Which isn’t to say that Bennett wasn’t mortified by the whole incident. Shortly afterwards, he left New York in shame and spent most of the rest of his life in France and traveling the world aboard his many, many yachts, and eventually founding the Paris Herald. He also maintained lavish houses in New York, Newport, Paris, the French Riviera, and Versailles—in one of Louis XIV’s chateaus, naturally, where he played host to kings and dukes.
PAY DIRT, I PRESUME
Though Bennett lived in the lap of luxury himself, he funded the exploits of adventurers willing to get their boots dirty. Most prominent among them was Henry Morton Stanley, a regular correspondent for the Herald and legendary explorer. In 1871, Bennett bankrolled Stanley’s expedition to track down a beloved Scottish missionary, David Livingstone, in the jungles of Tanzania. And naturally, he traveled in style: an armed guard, 150 porters, and 27 pack animals, while a man in front carried the flag of—what else?—the New York Yacht Club.
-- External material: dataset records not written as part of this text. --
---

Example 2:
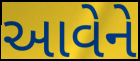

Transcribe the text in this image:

આવેને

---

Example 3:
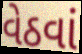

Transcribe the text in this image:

વેઠવાં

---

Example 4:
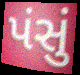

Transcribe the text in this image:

પંસું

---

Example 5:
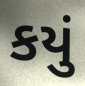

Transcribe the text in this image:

કયુંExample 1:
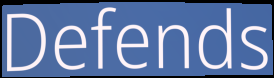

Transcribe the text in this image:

Defends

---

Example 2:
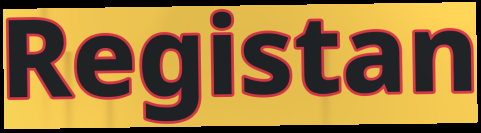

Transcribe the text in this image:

Registan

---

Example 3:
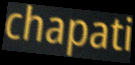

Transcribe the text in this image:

chapati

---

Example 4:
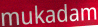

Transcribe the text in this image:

mukadam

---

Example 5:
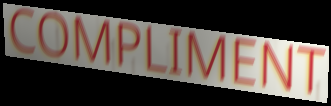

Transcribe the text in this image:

COMPLIMENT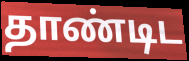
தாண்டிட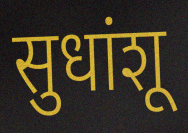
सुधांशू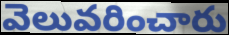
వెలువరించారుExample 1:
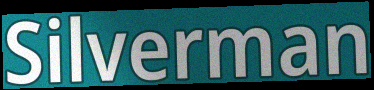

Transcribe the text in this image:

Silverman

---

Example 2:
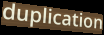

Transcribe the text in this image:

duplication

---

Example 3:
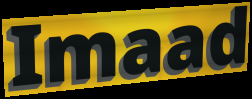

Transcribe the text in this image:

Imaad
Stanley tracked down his target after a six-month trek, at which point he allegedly uttered the famous line: “Dr. Livingstone, I presume?” Livingstone wasn’t actually missing, per se, but it sure made for a good story—and one that sold a lot of newspapers.
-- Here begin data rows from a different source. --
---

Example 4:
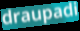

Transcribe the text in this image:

draupadi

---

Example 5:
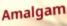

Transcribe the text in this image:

Amalgam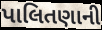
પાલિતણાની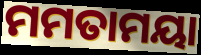
ମମତାମୟା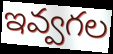
ఇవ్వగల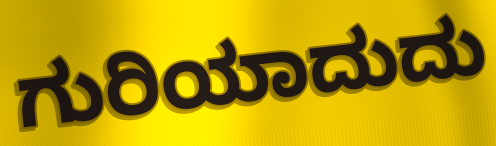
ಗುರಿಯಾದುದುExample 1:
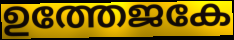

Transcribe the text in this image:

ഉത്തേജകേ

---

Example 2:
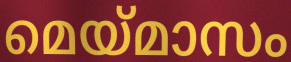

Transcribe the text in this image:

മെയ്മാസം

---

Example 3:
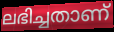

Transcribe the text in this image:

ലഭിച്ചതാണ്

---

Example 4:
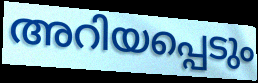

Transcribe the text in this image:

അറിയപ്പെടും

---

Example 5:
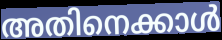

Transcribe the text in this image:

അതിനെക്കാൾ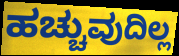
ಹಚ್ಚುವುದಿಲ್ಲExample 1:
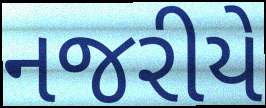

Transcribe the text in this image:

નજરીયે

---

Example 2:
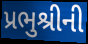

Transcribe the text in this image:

પ્રભુશ્રીની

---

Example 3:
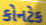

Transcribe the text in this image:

કોનટેક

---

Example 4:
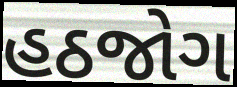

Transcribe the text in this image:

હઠજોગ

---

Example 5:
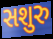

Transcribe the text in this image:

So did the next epic journey that Bennett funded, though it proved to be far less successful for the explorers themselves. Bennett backed an 1879 expedition to the as-yet-undiscovered North Pole, led by U.S. Navy vet George Washington De Long. But the trip ended in disaster when De Long’s ship was crushed by ice in the Bering Strait, and the surviving crew was forced to trek overland. Only 13 made it back to civilization in Siberia, while 20—De Long included—perished.
THE MAUSOLEUM THAT WASN’T
As Bennett aged, his affinity for the insanely opulent never waned. He went back to Stanford White (who, besides being a prominent architect, was also Bennett’s drinking buddy) with an idea for his final resting place: a 200-foot-tall mausoleum built in the shape of an owl, to stand on a promontory in Washington Heights. Inside the owl, a spiral staircase would lead visitors to the bird’s eyes, which would be windows offering sweeping views of the city. When Bennett died, his body would be placed in a sarcophagus and suspended from the ceiling on chains, to dangle in the middle of the monument.
But Bennett’s ridiculous tomb never came to be. In 1906, White was murdered by his lover Evelyn Nesbit’s millionaire husband, resulting in a lengthy court case that the media (the Herald included) dubbed “The Trial of the Century.” Bennett scrapped his plans for the giant owl, depriving New York City of what could have been its weirdest landmark.
LAST COMES MARRIAGE
Though Bennett was a notorious playboy, he eventually did settle down—at the ripe old age of 73. His wife was Maud Potter, the widow of George de Reuter (of Reuters news agency). They were married until Bennett’s death five years later, when he passed away at his villa in the Riviera in 1918.
Sadly, Bennett's paper followed him to the grave; the Herald was sold off in 1920 and was absorbed into an amalgam that became the now-folded New York Herald-Tribune.
But perhaps Bennett always knew his baby was doomed to die with him. When he moved the Herald building uptown, he only signed a 30-year lease. When an underling questioned this decision, he was quickly told by the mercurial publisher that, “Thirty years from now, the Herald will be in Harlem, and I’ll be in Hell!”